HOME RULE IN HISTORY[ToC]

Grattan's Parliament was the first Parliament with full legislative authority possessed by Ireland since the time of Henry VII. It existed for nearly twenty years, and in that brief time it did a great work for Ireland. If we look for its epitaph we shall find it, strangely enough, in the words spoken in 1798 by the man who pursued Grattan's Parliament with his venomous hate, and finally compassed its doom—the famous Irish Chancellor, Lord Clare:—

"There is not a nation on the face of the habitable globe which has advanced in cultivation, in agriculture, in manufactures, with the same rapidity, in the same period, as Ireland."[65]

But, great and splendid as was Grattan's victory, there were two points of weakness in the settlement of 1782, soon to be revealed by experience. One was that although the Irish Parliament obtained the right of legislation, the appointment of the Government and the Executive was still placed in the hands of the Irish Privy Council, and therefore of the British Central Government. That meant, in the end, that the British Government still possessed the leverage for recovering the powers of legislative initiative and legislative veto.

As far as Ireland possessed separate executive powers, she used them with loyalty and patriotism. Take, for instance, her finance. Ireland possessed, under the settlement, a separate Irish Exchequer, and the British Government could levy no war taxes in Ireland, except with the consent of the Irish Parliament. That gave to the Irish Parliament an immense power of checking and hampering England in her struggle against Napoleon. If we were to judge from some of the talk heard at the present moment, one would take for granted that Ireland must have refused all help to England in that struggle.

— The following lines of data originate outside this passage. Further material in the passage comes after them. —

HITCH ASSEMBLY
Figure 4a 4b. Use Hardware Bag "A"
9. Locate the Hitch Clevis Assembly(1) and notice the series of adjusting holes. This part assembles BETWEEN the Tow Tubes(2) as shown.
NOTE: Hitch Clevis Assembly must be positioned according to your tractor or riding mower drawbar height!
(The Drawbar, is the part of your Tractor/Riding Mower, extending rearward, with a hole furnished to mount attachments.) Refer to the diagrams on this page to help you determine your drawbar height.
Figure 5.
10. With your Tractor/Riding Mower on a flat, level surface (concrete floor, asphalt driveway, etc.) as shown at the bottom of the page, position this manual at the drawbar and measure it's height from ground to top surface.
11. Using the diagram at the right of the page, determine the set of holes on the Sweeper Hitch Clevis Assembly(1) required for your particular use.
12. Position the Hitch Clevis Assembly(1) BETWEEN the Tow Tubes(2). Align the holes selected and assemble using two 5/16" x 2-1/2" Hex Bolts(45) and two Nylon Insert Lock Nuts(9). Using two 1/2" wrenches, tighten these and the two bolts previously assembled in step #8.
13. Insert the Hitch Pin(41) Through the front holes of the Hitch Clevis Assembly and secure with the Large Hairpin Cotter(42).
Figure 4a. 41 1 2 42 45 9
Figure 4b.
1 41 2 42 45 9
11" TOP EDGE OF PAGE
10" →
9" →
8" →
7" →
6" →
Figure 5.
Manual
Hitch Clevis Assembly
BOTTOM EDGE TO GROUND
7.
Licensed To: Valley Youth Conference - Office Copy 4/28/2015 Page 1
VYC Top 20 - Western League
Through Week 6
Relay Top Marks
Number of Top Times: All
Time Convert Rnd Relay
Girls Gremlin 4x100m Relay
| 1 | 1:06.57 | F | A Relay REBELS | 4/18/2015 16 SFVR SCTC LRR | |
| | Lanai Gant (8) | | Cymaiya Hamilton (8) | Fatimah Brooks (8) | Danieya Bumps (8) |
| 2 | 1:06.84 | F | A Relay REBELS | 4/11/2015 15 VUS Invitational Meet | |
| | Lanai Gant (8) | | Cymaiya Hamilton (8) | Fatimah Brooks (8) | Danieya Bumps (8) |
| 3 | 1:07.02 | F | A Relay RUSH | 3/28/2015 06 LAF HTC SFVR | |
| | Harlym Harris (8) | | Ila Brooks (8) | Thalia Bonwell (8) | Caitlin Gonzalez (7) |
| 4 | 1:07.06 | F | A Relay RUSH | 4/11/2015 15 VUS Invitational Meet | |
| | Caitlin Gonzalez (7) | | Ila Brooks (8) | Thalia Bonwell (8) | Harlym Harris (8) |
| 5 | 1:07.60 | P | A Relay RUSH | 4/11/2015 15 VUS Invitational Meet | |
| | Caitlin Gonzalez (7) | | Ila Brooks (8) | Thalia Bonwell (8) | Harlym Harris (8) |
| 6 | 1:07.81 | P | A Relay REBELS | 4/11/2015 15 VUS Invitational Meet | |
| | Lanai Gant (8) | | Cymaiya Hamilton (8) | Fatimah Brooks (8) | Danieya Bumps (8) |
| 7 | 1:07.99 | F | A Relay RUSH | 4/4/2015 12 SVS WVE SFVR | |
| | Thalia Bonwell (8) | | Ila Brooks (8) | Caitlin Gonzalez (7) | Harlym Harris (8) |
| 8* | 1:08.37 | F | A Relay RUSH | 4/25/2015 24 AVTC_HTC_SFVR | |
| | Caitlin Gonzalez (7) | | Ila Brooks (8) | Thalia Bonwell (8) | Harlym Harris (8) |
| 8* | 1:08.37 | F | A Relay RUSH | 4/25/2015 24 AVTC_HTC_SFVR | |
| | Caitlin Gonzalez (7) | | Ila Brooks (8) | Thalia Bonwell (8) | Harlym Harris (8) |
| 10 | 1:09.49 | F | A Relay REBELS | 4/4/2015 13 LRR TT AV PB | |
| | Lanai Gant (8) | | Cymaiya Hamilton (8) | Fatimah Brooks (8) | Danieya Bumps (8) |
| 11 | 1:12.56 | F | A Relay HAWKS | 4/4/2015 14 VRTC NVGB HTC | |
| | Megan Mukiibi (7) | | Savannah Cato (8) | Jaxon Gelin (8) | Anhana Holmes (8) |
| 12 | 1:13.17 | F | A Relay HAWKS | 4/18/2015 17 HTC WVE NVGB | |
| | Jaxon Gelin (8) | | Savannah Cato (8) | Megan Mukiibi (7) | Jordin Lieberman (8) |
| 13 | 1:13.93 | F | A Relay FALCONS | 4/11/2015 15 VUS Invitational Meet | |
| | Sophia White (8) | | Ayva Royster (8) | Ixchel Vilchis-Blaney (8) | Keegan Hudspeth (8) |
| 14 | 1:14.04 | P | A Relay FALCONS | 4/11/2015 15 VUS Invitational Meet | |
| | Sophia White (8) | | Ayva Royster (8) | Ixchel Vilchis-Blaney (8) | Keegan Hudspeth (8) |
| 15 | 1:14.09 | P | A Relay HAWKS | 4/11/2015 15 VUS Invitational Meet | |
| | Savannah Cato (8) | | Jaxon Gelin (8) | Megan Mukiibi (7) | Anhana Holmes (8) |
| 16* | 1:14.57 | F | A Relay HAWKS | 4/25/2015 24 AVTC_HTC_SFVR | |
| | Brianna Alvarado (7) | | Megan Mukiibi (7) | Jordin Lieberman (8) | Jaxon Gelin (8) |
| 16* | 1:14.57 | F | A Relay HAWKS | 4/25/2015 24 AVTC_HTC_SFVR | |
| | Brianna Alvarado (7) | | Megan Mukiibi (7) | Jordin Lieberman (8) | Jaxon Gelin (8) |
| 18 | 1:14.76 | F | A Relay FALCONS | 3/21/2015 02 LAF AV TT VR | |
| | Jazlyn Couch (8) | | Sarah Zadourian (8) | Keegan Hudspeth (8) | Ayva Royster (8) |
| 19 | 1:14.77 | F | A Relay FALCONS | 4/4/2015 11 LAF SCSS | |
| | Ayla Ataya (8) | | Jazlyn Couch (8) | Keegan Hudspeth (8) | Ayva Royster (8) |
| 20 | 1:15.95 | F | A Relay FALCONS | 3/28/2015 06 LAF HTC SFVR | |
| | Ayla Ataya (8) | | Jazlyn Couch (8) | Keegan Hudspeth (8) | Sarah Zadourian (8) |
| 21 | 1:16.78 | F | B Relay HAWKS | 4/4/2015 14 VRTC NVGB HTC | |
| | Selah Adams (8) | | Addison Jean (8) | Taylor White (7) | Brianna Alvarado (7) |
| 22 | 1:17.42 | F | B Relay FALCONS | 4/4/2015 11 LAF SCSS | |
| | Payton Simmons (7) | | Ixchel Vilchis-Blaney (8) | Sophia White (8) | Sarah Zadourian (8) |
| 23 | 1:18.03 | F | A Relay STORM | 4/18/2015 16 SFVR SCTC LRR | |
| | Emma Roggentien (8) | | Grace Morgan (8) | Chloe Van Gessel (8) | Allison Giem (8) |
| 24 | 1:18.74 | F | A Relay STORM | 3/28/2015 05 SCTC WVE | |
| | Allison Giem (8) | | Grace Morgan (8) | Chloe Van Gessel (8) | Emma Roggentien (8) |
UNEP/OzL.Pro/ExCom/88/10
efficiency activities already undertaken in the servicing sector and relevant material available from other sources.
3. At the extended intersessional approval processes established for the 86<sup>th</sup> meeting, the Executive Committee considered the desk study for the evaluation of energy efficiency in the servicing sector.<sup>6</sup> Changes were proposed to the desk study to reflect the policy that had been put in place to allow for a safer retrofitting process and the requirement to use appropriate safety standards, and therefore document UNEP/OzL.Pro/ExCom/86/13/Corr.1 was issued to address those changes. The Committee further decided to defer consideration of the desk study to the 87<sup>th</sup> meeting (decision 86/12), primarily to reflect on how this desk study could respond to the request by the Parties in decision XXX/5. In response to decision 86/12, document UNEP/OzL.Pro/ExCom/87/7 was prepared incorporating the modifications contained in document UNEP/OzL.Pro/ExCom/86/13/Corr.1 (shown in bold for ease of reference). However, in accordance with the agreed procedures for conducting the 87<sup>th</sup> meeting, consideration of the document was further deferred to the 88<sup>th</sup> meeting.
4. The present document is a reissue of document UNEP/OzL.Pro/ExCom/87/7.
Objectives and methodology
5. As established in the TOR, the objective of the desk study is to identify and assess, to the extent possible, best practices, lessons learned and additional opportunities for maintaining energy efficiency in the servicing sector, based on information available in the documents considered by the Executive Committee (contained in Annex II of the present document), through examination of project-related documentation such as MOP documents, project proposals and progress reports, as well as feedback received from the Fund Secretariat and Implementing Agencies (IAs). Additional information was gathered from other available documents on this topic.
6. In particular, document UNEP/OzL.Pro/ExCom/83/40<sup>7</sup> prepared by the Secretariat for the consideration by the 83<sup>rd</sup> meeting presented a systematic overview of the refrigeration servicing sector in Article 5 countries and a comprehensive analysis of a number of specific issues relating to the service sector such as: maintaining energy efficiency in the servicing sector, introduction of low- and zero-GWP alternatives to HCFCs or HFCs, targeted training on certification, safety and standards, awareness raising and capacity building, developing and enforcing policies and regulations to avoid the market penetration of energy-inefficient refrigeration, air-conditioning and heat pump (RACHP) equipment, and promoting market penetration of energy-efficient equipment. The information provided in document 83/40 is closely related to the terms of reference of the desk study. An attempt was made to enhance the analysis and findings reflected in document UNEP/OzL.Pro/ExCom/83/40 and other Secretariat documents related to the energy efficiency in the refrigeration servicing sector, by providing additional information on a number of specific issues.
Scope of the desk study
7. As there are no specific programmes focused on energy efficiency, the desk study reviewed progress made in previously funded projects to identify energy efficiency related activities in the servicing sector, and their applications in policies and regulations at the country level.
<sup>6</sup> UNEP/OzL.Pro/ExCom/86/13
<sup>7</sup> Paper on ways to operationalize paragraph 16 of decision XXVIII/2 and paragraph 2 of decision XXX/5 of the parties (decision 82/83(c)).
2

On the contrary, the Irish Parliament voted sums freely to Pitt for the wars against France. The Irish statesmen would have no dealings with the English Whigs in their pro-French policy. Like that other great Irishman, Edmund Burke, Grattan was opposed to the spirit of the French Revolution. In that great European crisis Ireland showed herself what she really is—a nation inclined in all essentials to conservative rather than revolutionary ideas.

"CATHOLIC EMANCIPATION"

But it was the existence of a separate external executive, gradually limiting the legislative powers of the Irish Parliament, that finally brought out the gravity of the other signal defect in the settlement of 1782. That defect was the failure to effect a complete settlement of the Catholic question. For the Irish Parliament, even after 1782, was still confined to Protestants. Could any reasonable man call that a final solution of the problem of government in a country where four-fifths of the people were Catholics? With a truer foresight than Grattan, Flood desired that the Volunteers should refuse to lay down their arms until the Catholic question had been settled. But Grattan, still filled with that spirit of generous trust which has been the undoing of so many noble Irishmen, refused to use the military power for any further exaction of terms. He disbanded the Volunteers.

Grattan trusted that once the Irish Parliament was endowed with full powers, the Catholic question would settle itself. He could rely with certainty on his own Protestant followers. He persuaded them to repeal the penal laws. He prevailed upon them to extend the franchise to the Catholic peasant. Both those great reforms were passed through the Irish Parliament in the fulness of its strength and power, and the British Government were compelled to acquiesce. But there Grattan reached the limit of his authority. There was one more great step which had to be taken before the Catholic claims could be satisfied. It was necessary to concede the right to a Catholic, as to a Protestant, to sit in the Irish Parliament. When Grattan made that proposal, he found himself faced with new forces. The British Government and the Ascendancy Party in Ireland had already begun to regain their hold over the Irish Parliament. The forces of patronage and corruption were already at work.

If those had been the only powers Grattan might have defeated them. Neither he nor his admirers were perhaps wholly aware of what we now know to be the centre of this resistance—the dogged, almost insane, obstinacy of George III. Pitt indeed had already lost his earlier reforming zeal. The shadow of the French struggle had already fallen across his path, and had already shaken his early faith in freedom and progress. But if Pitt had been left alone he might still have done justice. It was George III. that lost us the soul of Ireland, as he lost us both the body and soul of North America.